* _GOAL OF THE EXERCISE_
The records below hold a stretch from the line with "index mcp: (121, 75)" through the line with "pinky tip: (95, 129)"; return exactly those lines, ends included, and nothing more.

*** DATA FOR THIS EXERCISE

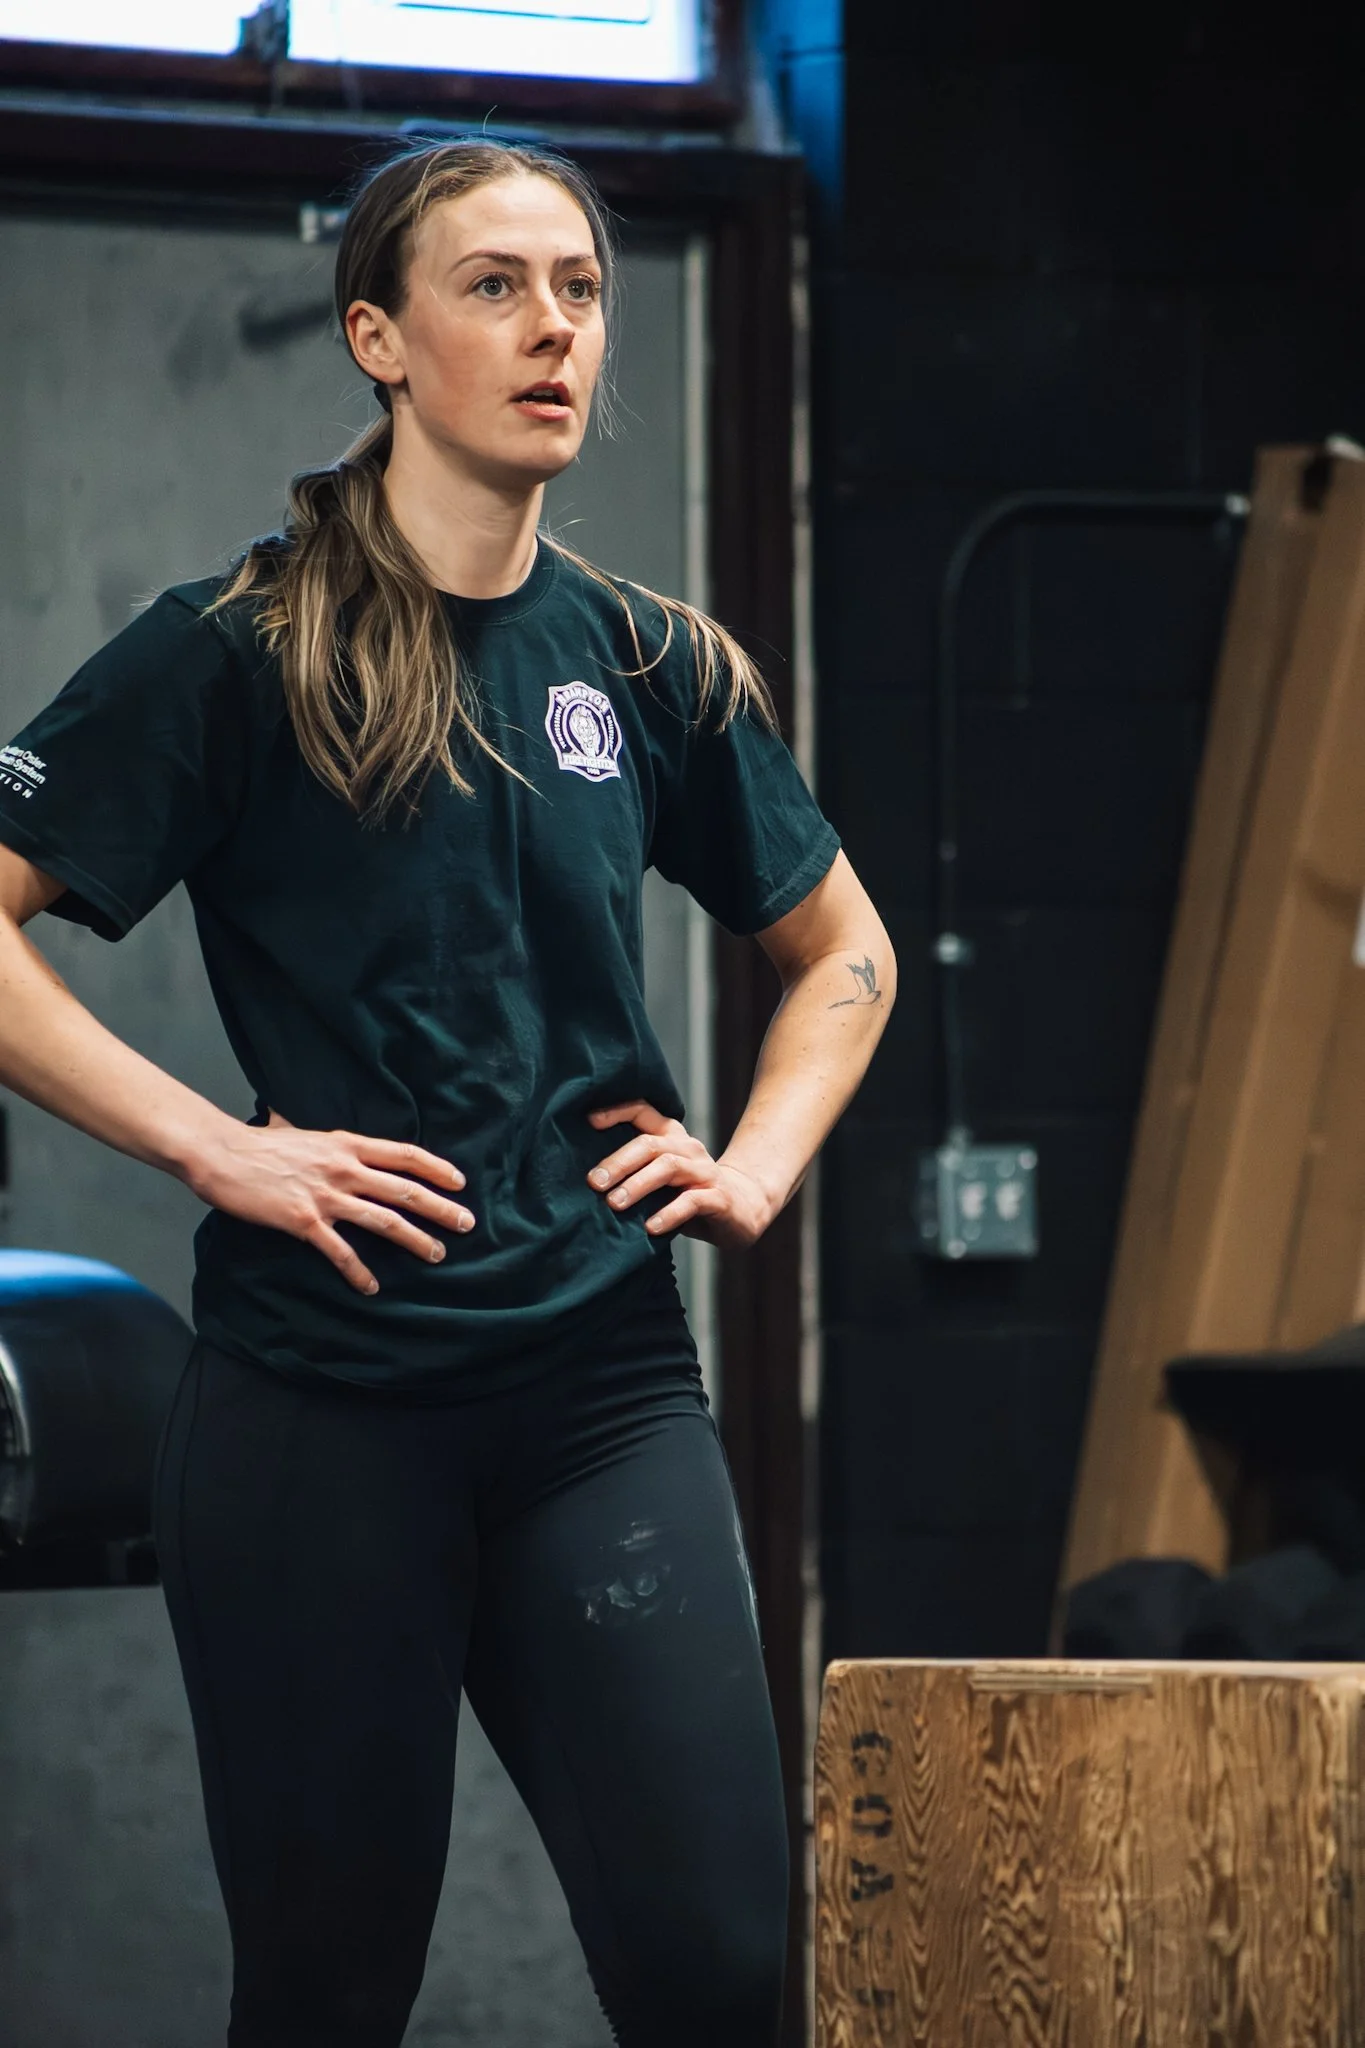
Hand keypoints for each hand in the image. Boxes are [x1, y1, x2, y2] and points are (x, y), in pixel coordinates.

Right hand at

******
*** DATA FOR THIS EXERCISE

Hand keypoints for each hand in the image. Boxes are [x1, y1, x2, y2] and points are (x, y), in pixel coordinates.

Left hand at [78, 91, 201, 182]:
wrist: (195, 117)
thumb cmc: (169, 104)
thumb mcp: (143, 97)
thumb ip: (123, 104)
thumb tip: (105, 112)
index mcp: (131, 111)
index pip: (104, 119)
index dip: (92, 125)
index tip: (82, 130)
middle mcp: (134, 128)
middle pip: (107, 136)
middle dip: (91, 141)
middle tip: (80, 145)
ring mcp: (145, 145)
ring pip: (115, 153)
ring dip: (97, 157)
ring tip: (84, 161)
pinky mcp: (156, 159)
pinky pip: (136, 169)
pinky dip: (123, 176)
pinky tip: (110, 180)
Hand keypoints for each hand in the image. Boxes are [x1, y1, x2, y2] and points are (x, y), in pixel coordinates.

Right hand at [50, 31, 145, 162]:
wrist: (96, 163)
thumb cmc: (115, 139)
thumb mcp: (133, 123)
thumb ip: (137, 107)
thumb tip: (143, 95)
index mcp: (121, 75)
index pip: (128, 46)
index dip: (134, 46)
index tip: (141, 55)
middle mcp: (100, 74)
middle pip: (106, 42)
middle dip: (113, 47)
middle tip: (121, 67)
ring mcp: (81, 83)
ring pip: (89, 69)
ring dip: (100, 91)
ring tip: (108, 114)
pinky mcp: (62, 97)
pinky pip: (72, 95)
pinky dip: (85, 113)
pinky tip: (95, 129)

******

* _ANSWER BOX_
index mcp: (121, 75)
index pip: (128, 46)
index dip: (134, 46)
index tip: (141, 55)
middle mcp: (100, 74)
middle pip: (106, 42)
middle dip: (113, 47)
middle tip: (121, 67)
ring mcp: (81, 83)
ring pip: (89, 69)
ring dip: (100, 91)
ring tip: (108, 114)
pinky mcp: (62, 97)
pinky pip: (72, 95)
pinky dip: (85, 113)
pinky tip: (95, 129)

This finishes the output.